**WORK TO COMPLETE:**
Copy each of the following rows exactly as it appears, keeping every field and value unchanged.

------ SUPPLIED MATERIAL ------

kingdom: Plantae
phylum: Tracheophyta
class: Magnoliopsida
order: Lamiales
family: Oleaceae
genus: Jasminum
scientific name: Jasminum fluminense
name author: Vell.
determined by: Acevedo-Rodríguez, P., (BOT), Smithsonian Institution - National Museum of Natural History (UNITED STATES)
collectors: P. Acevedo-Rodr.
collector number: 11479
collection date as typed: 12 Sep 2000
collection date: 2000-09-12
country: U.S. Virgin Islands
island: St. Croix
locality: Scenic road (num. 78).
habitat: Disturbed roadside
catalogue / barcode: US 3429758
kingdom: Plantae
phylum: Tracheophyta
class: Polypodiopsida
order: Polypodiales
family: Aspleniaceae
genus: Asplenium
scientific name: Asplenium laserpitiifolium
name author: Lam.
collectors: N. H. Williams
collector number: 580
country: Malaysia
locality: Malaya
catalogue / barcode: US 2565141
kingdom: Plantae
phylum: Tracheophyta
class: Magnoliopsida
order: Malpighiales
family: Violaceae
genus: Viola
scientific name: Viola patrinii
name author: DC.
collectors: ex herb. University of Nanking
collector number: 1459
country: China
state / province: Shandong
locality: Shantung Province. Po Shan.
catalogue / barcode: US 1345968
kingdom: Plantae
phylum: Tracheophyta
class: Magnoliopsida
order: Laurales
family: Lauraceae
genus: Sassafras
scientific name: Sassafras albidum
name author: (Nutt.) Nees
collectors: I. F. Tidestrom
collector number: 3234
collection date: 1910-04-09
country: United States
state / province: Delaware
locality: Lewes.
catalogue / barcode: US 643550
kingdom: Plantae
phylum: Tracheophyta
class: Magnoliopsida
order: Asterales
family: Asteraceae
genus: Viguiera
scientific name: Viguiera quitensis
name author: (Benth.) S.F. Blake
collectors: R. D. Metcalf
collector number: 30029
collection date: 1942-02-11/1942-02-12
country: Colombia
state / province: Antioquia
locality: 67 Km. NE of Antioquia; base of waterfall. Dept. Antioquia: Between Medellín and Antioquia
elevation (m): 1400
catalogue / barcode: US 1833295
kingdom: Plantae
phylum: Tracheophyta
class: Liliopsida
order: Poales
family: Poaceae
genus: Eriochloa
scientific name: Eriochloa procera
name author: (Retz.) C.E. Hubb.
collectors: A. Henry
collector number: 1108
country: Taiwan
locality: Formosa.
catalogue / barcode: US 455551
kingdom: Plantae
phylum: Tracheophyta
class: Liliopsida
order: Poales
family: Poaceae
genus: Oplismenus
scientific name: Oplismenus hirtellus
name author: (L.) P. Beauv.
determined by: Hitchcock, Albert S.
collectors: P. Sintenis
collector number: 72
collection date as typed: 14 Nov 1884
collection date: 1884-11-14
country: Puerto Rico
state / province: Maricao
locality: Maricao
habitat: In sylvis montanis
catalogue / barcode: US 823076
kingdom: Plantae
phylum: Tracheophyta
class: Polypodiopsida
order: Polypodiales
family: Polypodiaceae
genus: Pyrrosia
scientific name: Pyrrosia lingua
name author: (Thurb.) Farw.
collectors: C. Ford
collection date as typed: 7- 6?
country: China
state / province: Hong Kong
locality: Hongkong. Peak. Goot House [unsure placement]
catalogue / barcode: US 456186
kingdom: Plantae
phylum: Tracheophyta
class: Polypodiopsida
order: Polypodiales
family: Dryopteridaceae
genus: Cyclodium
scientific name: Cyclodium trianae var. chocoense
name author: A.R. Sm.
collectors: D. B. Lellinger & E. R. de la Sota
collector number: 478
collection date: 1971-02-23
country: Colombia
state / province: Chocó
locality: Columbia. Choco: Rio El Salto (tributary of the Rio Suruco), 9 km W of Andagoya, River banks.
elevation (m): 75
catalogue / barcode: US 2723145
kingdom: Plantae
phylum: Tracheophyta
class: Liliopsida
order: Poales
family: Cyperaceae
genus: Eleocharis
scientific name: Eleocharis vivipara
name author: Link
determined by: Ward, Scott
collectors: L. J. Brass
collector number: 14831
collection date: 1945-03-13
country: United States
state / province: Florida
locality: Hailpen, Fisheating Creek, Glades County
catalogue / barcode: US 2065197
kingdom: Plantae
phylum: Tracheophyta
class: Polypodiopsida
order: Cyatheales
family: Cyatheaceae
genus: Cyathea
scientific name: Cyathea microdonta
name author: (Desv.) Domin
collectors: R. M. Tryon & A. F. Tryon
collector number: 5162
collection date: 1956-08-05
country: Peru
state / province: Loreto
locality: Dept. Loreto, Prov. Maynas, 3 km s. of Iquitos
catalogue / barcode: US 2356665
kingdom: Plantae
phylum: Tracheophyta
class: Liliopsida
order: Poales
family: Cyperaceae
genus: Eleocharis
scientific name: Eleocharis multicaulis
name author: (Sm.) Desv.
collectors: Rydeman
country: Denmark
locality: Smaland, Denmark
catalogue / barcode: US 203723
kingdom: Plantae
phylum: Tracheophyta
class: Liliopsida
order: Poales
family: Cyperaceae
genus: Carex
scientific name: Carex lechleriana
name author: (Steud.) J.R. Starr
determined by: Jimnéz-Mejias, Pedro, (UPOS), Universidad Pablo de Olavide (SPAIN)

------

**ANSWER TO THIS PROBLEM:**
kingdom: Plantae
phylum: Tracheophyta
class: Magnoliopsida
order: Lamiales
family: Oleaceae
genus: Jasminum
scientific name: Jasminum fluminense
name author: Vell.
determined by: Acevedo-Rodríguez, P., (BOT), Smithsonian Institution - National Museum of Natural History (UNITED STATES)
collectors: P. Acevedo-Rodr.
collector number: 11479
collection date as typed: 12 Sep 2000
collection date: 2000-09-12
country: U.S. Virgin Islands
island: St. Croix
locality: Scenic road (num. 78).
habitat: Disturbed roadside
catalogue / barcode: US 3429758
kingdom: Plantae
phylum: Tracheophyta
class: Polypodiopsida
order: Polypodiales
family: Aspleniaceae
genus: Asplenium
scientific name: Asplenium laserpitiifolium
name author: Lam.
collectors: N. H. Williams
collector number: 580
country: Malaysia
locality: Malaya
catalogue / barcode: US 2565141
kingdom: Plantae
phylum: Tracheophyta
class: Magnoliopsida
order: Malpighiales
family: Violaceae
genus: Viola
scientific name: Viola patrinii
name author: DC.
collectors: ex herb. University of Nanking
collector number: 1459
country: China
state / province: Shandong
locality: Shantung Province. Po Shan.
catalogue / barcode: US 1345968
kingdom: Plantae
phylum: Tracheophyta
class: Magnoliopsida
order: Laurales
family: Lauraceae
genus: Sassafras
scientific name: Sassafras albidum
name author: (Nutt.) Nees
collectors: I. F. Tidestrom
collector number: 3234
collection date: 1910-04-09
country: United States
state / province: Delaware
locality: Lewes.
catalogue / barcode: US 643550
kingdom: Plantae
phylum: Tracheophyta
class: Magnoliopsida
order: Asterales
family: Asteraceae
genus: Viguiera
scientific name: Viguiera quitensis
name author: (Benth.) S.F. Blake
collectors: R. D. Metcalf
collector number: 30029
collection date: 1942-02-11/1942-02-12
country: Colombia
state / province: Antioquia
locality: 67 Km. NE of Antioquia; base of waterfall. Dept. Antioquia: Between Medellín and Antioquia
elevation (m): 1400
catalogue / barcode: US 1833295
kingdom: Plantae
phylum: Tracheophyta
class: Liliopsida
order: Poales
family: Poaceae
genus: Eriochloa
scientific name: Eriochloa procera
name author: (Retz.) C.E. Hubb.
collectors: A. Henry
collector number: 1108
country: Taiwan
locality: Formosa.
catalogue / barcode: US 455551
kingdom: Plantae
phylum: Tracheophyta
class: Liliopsida
order: Poales
family: Poaceae
genus: Oplismenus
scientific name: Oplismenus hirtellus
name author: (L.) P. Beauv.
determined by: Hitchcock, Albert S.
collectors: P. Sintenis
collector number: 72
collection date as typed: 14 Nov 1884
collection date: 1884-11-14
country: Puerto Rico
state / province: Maricao
locality: Maricao
habitat: In sylvis montanis
catalogue / barcode: US 823076
kingdom: Plantae
phylum: Tracheophyta
class: Polypodiopsida
order: Polypodiales
family: Polypodiaceae
genus: Pyrrosia
scientific name: Pyrrosia lingua
name author: (Thurb.) Farw.
collectors: C. Ford
collection date as typed: 7- 6?
country: China
state / province: Hong Kong
locality: Hongkong. Peak. Goot House [unsure placement]
catalogue / barcode: US 456186
kingdom: Plantae
phylum: Tracheophyta
class: Polypodiopsida
order: Polypodiales
family: Dryopteridaceae
genus: Cyclodium
scientific name: Cyclodium trianae var. chocoense
name author: A.R. Sm.
collectors: D. B. Lellinger & E. R. de la Sota
collector number: 478
collection date: 1971-02-23
country: Colombia
state / province: Chocó
locality: Columbia. Choco: Rio El Salto (tributary of the Rio Suruco), 9 km W of Andagoya, River banks.
elevation (m): 75
catalogue / barcode: US 2723145
kingdom: Plantae
phylum: Tracheophyta
class: Liliopsida
order: Poales
family: Cyperaceae
genus: Eleocharis
scientific name: Eleocharis vivipara
name author: Link
determined by: Ward, Scott
collectors: L. J. Brass
collector number: 14831
collection date: 1945-03-13
country: United States
state / province: Florida
locality: Hailpen, Fisheating Creek, Glades County
catalogue / barcode: US 2065197
kingdom: Plantae
phylum: Tracheophyta
class: Polypodiopsida
order: Cyatheales
family: Cyatheaceae
genus: Cyathea
scientific name: Cyathea microdonta
name author: (Desv.) Domin
collectors: R. M. Tryon & A. F. Tryon
collector number: 5162
collection date: 1956-08-05
country: Peru
state / province: Loreto
locality: Dept. Loreto, Prov. Maynas, 3 km s. of Iquitos
catalogue / barcode: US 2356665
kingdom: Plantae
phylum: Tracheophyta
class: Liliopsida
order: Poales
family: Cyperaceae
genus: Eleocharis
scientific name: Eleocharis multicaulis
name author: (Sm.) Desv.
collectors: Rydeman
country: Denmark
locality: Smaland, Denmark
catalogue / barcode: US 203723
kingdom: Plantae
phylum: Tracheophyta
class: Liliopsida
order: Poales
family: Cyperaceae
genus: Carex
scientific name: Carex lechleriana
name author: (Steud.) J.R. Starr
determined by: Jimnéz-Mejias, Pedro, (UPOS), Universidad Pablo de Olavide (SPAIN)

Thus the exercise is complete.